**Exercise directions:**
Reproduce the lines below exactly, from the line containing "family: Hynobiidae" through the final line, including both.

**Provided data:**
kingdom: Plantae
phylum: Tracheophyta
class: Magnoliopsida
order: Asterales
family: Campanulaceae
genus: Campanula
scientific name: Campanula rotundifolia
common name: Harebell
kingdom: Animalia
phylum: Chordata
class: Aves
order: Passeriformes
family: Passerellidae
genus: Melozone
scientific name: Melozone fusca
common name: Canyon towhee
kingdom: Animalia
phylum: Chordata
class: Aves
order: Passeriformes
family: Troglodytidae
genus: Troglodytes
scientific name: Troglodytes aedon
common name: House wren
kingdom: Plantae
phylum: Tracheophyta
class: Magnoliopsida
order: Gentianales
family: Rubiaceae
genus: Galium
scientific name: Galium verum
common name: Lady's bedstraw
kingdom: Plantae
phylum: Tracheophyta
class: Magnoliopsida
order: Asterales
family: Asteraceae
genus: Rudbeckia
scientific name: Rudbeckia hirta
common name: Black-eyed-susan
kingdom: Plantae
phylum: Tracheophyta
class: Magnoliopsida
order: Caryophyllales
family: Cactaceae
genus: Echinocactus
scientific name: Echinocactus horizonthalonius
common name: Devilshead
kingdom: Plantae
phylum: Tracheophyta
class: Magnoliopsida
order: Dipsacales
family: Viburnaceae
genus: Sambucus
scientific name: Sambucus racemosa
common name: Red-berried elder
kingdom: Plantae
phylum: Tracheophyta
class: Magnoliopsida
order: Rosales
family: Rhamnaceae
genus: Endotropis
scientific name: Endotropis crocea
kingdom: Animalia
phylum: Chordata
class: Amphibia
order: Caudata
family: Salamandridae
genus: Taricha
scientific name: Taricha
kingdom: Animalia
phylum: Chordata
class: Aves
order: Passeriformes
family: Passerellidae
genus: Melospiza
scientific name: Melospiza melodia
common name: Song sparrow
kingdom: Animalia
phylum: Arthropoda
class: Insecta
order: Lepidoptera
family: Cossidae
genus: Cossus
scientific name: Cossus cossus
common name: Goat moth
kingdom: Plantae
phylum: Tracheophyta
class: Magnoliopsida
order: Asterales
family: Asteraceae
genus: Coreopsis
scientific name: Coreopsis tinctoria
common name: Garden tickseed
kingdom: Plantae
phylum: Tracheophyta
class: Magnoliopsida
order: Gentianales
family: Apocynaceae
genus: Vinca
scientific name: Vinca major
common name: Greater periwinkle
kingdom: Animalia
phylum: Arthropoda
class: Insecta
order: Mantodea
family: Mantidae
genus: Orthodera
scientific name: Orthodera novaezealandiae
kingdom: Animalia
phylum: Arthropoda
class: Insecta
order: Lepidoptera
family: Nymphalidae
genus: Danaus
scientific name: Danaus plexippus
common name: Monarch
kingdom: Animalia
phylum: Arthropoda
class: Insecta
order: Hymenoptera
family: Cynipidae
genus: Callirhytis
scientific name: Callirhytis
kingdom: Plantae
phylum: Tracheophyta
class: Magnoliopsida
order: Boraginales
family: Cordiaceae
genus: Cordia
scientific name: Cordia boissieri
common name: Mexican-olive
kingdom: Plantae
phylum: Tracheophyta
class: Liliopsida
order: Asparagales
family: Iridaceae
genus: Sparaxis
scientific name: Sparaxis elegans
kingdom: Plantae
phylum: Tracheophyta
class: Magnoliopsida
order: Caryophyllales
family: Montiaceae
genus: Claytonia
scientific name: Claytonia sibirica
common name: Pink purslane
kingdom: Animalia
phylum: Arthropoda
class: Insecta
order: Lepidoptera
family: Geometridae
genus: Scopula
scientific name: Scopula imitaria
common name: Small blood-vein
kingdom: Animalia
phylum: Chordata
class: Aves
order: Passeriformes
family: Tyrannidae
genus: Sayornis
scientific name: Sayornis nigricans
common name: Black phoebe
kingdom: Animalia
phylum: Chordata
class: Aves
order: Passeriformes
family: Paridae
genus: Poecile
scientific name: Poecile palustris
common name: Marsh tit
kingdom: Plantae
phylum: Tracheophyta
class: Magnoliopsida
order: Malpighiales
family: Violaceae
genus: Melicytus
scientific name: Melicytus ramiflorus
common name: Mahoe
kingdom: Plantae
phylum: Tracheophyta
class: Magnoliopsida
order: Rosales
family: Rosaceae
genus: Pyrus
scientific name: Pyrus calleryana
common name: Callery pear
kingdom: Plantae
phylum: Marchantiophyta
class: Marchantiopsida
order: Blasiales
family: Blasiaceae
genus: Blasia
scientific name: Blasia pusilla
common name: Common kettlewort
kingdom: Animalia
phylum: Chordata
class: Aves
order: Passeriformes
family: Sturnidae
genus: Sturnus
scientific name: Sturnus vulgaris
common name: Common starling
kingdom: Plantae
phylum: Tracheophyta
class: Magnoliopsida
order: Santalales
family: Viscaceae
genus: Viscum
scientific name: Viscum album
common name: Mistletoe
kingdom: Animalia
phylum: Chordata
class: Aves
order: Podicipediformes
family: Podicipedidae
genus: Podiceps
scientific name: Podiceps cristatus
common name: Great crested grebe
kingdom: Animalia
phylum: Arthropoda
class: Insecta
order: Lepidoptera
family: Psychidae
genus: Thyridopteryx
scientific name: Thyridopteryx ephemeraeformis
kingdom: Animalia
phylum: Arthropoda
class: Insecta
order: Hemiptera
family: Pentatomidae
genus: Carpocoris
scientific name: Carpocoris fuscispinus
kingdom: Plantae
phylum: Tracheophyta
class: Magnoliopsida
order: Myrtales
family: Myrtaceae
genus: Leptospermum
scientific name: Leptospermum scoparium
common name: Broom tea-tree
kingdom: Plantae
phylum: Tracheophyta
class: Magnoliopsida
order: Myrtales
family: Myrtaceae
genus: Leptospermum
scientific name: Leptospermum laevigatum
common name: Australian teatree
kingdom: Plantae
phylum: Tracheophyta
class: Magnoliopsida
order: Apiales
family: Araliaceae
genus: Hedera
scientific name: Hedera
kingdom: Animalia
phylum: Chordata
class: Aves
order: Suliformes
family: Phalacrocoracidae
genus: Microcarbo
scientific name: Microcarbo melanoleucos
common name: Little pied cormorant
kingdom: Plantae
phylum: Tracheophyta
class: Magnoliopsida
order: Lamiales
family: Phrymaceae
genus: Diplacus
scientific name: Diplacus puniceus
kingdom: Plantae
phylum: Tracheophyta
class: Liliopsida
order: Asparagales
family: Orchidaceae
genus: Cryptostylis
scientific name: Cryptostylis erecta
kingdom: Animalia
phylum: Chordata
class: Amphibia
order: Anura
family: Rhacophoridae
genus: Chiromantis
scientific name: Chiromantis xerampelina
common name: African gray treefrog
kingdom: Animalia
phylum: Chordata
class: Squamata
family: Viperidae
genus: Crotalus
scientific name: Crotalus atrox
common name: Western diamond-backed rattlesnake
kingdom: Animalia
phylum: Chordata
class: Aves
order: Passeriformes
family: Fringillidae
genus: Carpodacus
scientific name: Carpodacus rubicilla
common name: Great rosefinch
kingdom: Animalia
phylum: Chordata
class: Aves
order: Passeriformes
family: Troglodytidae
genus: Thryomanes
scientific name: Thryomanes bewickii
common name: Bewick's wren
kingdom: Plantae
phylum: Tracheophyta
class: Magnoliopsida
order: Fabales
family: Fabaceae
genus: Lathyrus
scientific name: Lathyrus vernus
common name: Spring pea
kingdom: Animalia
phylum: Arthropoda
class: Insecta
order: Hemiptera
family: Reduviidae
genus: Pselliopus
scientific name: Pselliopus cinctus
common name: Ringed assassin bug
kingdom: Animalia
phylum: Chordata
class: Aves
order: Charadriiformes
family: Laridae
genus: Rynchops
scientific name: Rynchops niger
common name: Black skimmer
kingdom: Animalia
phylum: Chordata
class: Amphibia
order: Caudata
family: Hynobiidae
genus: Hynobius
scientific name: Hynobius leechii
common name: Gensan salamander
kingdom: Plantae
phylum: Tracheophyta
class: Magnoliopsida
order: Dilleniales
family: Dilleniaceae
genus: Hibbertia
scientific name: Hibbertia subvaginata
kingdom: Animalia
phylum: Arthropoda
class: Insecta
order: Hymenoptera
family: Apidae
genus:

**Right answer:**
family: Hynobiidae
genus: Hynobius
scientific name: Hynobius leechii
common name: Gensan salamander
kingdom: Plantae
phylum: Tracheophyta
class: Magnoliopsida
order: Dilleniales
family: Dilleniaceae
genus: Hibbertia
scientific name: Hibbertia subvaginata
kingdom: Animalia
phylum: Arthropoda
class: Insecta
order: Hymenoptera
family: Apidae
genus:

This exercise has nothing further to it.